I would have to disagree with your last statement, at least in my denomination, because this function is understood to be a spiritual one, given as a privilege and responsibility to those God has equipped for the spiritual office of Deacon.


----------



## TimV (Nov 24, 2008)

Believe me, Todd, after being in the PCA Northern California Presbytery I don't find much hard to believe.

Jessica, I looked for several minutes, and while I'm sure I read a resolution from one of the PCA's position papers or (I think more likely) General Assembly decision saying women can't serve Communion, but I can't find it.

Pastor Greco?


----------



## Pergamum (Nov 24, 2008)

LadyFlynt said:


> Prefer a box in the back of the room



I prefer this too, but I have been thinking a lot lately about giving being a part of worship. And if it is part of worship than it should have a prominent place in worship.


----------



## Presbyterian Deacon (Nov 24, 2008)

Book of Church Order
Presbyterian Church in America




> 9-2. It is the duty of the deacons to minister to those who are in need, to
> the sick, to the friendless, and to any who may be in distress. It is their duty
> also to develop the grace of liberality in the members of the church, to devise effective methods of collecting the gifts of the people, and to distribute these gifts among the objects to which they are contributed. They shall have the care of the property of the congregation, both real and personal,



Our diaconate is large enough to take care of the entire process.

Therefore, in our particular PCA church, the Deacons have decided, based on BCO 9.2 (as cited above) that only the deacons may pass the offering plates and are directly involved in the handling, counting, and banking of tithes and offering.


----------



## he beholds (Nov 24, 2008)

Joshua said:


> A woman _can_ collect the tithes. The question is _may/should_ she?



Ok, this is a fair question. But at my church, where there are teenage boys collecting tithes, why shouldn't women?
Again, this is just a question, and it's probably really aimed at the teenage boys being permitted to do something adult women aren't.


----------



## Scott1 (Nov 24, 2008)

he beholds said:


> Joshua said:
> 
> 
> > A woman _can_ collect the tithes. The question is _may/should_ she?
> ...



These are good questions.

From previous posts, we can see that one Reformed denomination's Book of Church Order (BCO) gives Deacons the general task of property stewardship. This reflects a doctrinal understanding from Scripture that the office of Deacon is a perpetual spiritual office, part of the governance of Christ's Church, with specific spiritual authority, privileges and responsibilities. The general task includes more specific tasks of collecting, accounting for and safekeeping offerings and other property entrusted to the church.

Earlier, I applied the specific provisions from the Book of Church Order and said how it might be permissible to have teenage boys to do the collection part of this if they were directly overseen by the Deacons. I am not suggesting that is the best interpretation of the BCO, nor that it is a "good" practice, only allowing that technically, it may not be a violation of the denomination's BCO to do it. I am also assuming there is no church court precedent on this point.

● RECORDS SHOWN:
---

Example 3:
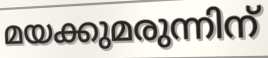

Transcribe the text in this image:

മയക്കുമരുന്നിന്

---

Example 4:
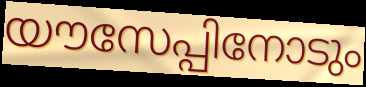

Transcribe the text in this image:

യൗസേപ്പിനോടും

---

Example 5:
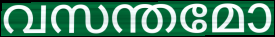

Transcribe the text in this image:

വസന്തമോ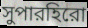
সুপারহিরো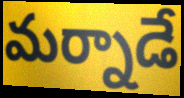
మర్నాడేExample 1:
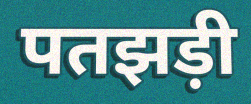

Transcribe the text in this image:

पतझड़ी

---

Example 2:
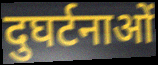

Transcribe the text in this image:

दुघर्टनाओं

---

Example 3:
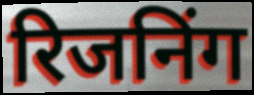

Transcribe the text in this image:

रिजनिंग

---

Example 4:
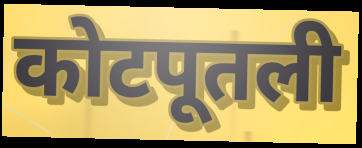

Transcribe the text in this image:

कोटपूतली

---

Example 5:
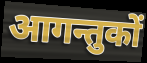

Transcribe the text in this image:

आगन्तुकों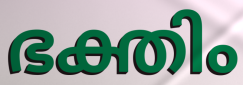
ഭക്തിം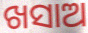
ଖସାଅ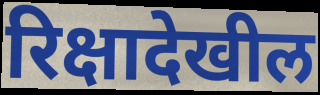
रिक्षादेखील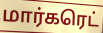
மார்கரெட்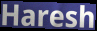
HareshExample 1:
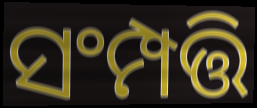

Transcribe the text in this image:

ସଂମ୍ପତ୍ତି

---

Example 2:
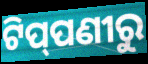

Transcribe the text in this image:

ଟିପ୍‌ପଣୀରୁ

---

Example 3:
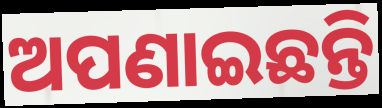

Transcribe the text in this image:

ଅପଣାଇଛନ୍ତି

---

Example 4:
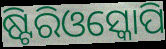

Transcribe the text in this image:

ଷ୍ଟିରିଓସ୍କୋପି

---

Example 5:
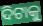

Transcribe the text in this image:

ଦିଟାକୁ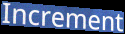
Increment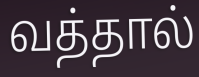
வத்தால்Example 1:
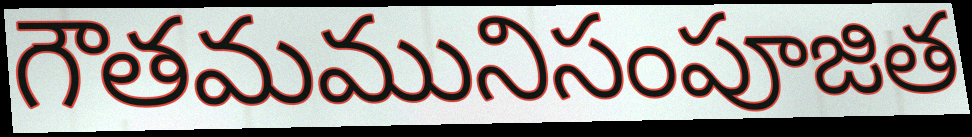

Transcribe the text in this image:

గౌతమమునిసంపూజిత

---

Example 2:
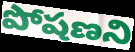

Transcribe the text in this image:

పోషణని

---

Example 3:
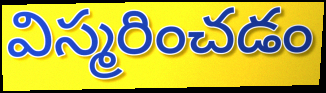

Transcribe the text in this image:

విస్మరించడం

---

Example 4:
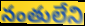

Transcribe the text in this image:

* * *

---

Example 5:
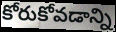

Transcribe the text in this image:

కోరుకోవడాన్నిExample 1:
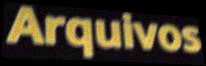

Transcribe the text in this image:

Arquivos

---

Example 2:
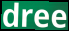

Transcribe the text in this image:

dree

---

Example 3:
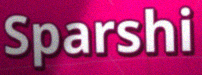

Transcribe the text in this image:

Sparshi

...

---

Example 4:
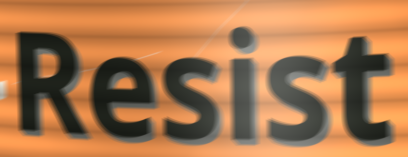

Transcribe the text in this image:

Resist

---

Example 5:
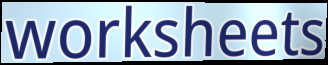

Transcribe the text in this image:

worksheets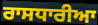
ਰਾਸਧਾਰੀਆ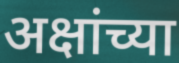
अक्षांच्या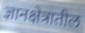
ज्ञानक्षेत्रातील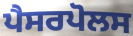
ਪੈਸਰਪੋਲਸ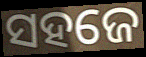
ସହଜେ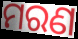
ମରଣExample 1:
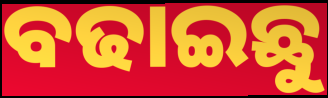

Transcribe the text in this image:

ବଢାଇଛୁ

● WORK TO COMPLETE:
[1] Answer these questions about the thread on collecting church offerings:
(a) TimV says he was in which presbytery?
(b) According to the quoted Book of Church Order section, what two kinds of congregational property are deacons to care for?
(c) In the post by he beholds, who collects tithes at that church?
[2] Duplicate the passage of the thread on collecting church offerings starting at "From previous posts, we" and ending at "to the church.".
[3] Go on with the thread on collecting church offerings from the point where it stops.

● EXERCISE RESPONSES:
[1]
(a) The PCA Northern California Presbytery.
(b) Real and personal property.
(c) Teenage boys.

[2]
From previous posts, we can see that one Reformed denomination's Book of Church Order (BCO) gives Deacons the general task of property stewardship. This reflects a doctrinal understanding from Scripture that the office of Deacon is a perpetual spiritual office, part of the governance of Christ's Church, with specific spiritual authority, privileges and responsibilities. The general task includes more specific tasks of collecting, accounting for and safekeeping offerings and other property entrusted to the church.

[3]
But your question is really not what our BCO says or what it might allow, it is if Scripture speaks to this practice. Even though our BCO does reflect what our forefathers in the faith believed to be biblical doctrine, and even though it has been time tested, it does not automatically mean it is right biblically in the general or particular.

So, here's my biblical take on this. Thanks for making me think this through:

The act of giving during public worship is almost an ordinance of worship. There is administrative authority in overseeing it and disposing of it which is spiritual service. It is not merely a perfunctory task; therefore it would seem fit that officers of the church should do it. Only those qualified for office, called to office, and held accountable for those responsibilities before God should do it because it is their spiritual service.

Scripture is not very specific about the tasks given to Deacons. We have only a few general examples but can, be good and necessary inference, I think, reason that they include tasks like this.

One thing to keep in mind is that Scripture promises Deacons who use their office well a spiritual reward (I Timothy 3:13). This ought not be hindered.


----------



## Kevin (Nov 24, 2008)

I believe that giving tithes and offerings is a God ordained part of the worship service.

As such it should be a distinct part of the liturgy. My strong preference is that it should be set apart with a portion of scripture, and a specific prayer, and possibly an admonition.

When it is up to me I do it this way;

1) An announcement, such as "Let us now worship God with our tithes" or "The deacons will now recieve our tithes".

2) The deacons collect the tithes.

3) The deacons present the tithes (by placing them on a table)

4) I say "let us hear now Gods word for giving" or "Hear now the admonition of Scripture".

5) I then read a passage about giving (brief, never more than a couple of verses).

6) I then pray asking God to bless the work for which the money is intended, asking Him to bless financially those who obey him with tithes, and often some brief prayer for a specific diaconal need (if appropriate).

This is based on the work of a diaconal study group I was part of over 10 years ago. A group of several deacons from several (PCA) churches met to consider the duties of our office as considered from scripture, & the confession, and the BCO.

This is how I organise it on a regular week to week basis in the Sunday morning service.

Other times call for other practices in my opinion. As I said above "devise" does not require a specific practice.


----------



## Kevin (Nov 24, 2008)

LadyFlynt said:


> Prefer a box in the back of the room





I use this practice in the fellowship group I have started. However I do not believe it is suitable for a called worship service. Tithing is a religious duty & should be part of the worship. 

The use of a box removes the worshipping of God with our tithes & offerings from the worship service. I know that this practice has some reformed advocates, but in my honest opinion, it is pietistic. 

I have a concern that this would (could?) be a violation of the RPW, however I would not be prepared to dbate that point as I am still considering it.


----------



## SRoper (Nov 25, 2008)

TimV said:


> In the PCA a woman wouldn't be able to participate in passing out the Lord's Supper, though (at least I saw that in an old position paper I read).



Really? I'm curious where you read that? The BCO doesn't specify distribution, but I'm uncomfortable with going up and taking communion from a woman.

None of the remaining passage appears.